WORK TO COMPLETE: Among the lines below, copy exactly those from the one with "une telle approche" through the one with "empirique, de faits", counting both ends.

RECORDS PROVIDED:
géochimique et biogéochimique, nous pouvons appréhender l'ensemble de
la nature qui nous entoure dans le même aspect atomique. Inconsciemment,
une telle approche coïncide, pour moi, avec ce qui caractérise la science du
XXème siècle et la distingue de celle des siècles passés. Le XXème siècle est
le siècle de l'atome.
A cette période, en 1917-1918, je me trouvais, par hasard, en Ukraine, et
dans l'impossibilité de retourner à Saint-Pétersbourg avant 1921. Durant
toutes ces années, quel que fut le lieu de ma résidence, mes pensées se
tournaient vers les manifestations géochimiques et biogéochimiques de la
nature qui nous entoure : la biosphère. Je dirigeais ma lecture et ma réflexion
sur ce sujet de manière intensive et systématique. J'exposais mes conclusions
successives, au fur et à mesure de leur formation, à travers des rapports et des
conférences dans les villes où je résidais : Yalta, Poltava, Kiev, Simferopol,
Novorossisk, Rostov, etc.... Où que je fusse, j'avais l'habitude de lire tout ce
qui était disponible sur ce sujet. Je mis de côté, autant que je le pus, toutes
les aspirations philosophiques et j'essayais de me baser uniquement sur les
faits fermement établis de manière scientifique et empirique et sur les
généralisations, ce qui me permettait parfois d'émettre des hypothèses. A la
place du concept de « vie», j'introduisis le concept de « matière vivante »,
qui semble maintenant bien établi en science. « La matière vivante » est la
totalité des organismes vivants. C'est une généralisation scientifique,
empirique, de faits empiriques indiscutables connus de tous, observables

---

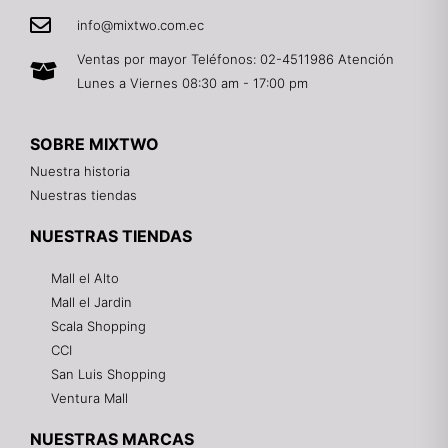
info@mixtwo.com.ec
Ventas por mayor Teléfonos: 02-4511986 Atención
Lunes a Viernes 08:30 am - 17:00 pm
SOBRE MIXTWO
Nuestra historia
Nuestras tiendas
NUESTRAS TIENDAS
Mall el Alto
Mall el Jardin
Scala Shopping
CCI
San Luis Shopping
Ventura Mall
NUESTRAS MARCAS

...

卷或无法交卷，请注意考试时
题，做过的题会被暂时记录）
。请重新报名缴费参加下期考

WORKED SOLUTION:
une telle approche coïncide, pour moi, avec ce qui caractérise la science du
XXème siècle et la distingue de celle des siècles passés. Le XXème siècle est
le siècle de l'atome.
A cette période, en 1917-1918, je me trouvais, par hasard, en Ukraine, et
dans l'impossibilité de retourner à Saint-Pétersbourg avant 1921. Durant
toutes ces années, quel que fut le lieu de ma résidence, mes pensées se
tournaient vers les manifestations géochimiques et biogéochimiques de la
nature qui nous entoure : la biosphère. Je dirigeais ma lecture et ma réflexion
sur ce sujet de manière intensive et systématique. J'exposais mes conclusions
successives, au fur et à mesure de leur formation, à travers des rapports et des
conférences dans les villes où je résidais : Yalta, Poltava, Kiev, Simferopol,
Novorossisk, Rostov, etc.... Où que je fusse, j'avais l'habitude de lire tout ce
qui était disponible sur ce sujet. Je mis de côté, autant que je le pus, toutes
les aspirations philosophiques et j'essayais de me baser uniquement sur les
faits fermement établis de manière scientifique et empirique et sur les
généralisations, ce qui me permettait parfois d'émettre des hypothèses. A la
place du concept de « vie», j'introduisis le concept de « matière vivante »,
qui semble maintenant bien établi en science. « La matière vivante » est la
totalité des organismes vivants. C'est une généralisation scientifique,
empirique, de faits empiriques indiscutables connus de tous, observables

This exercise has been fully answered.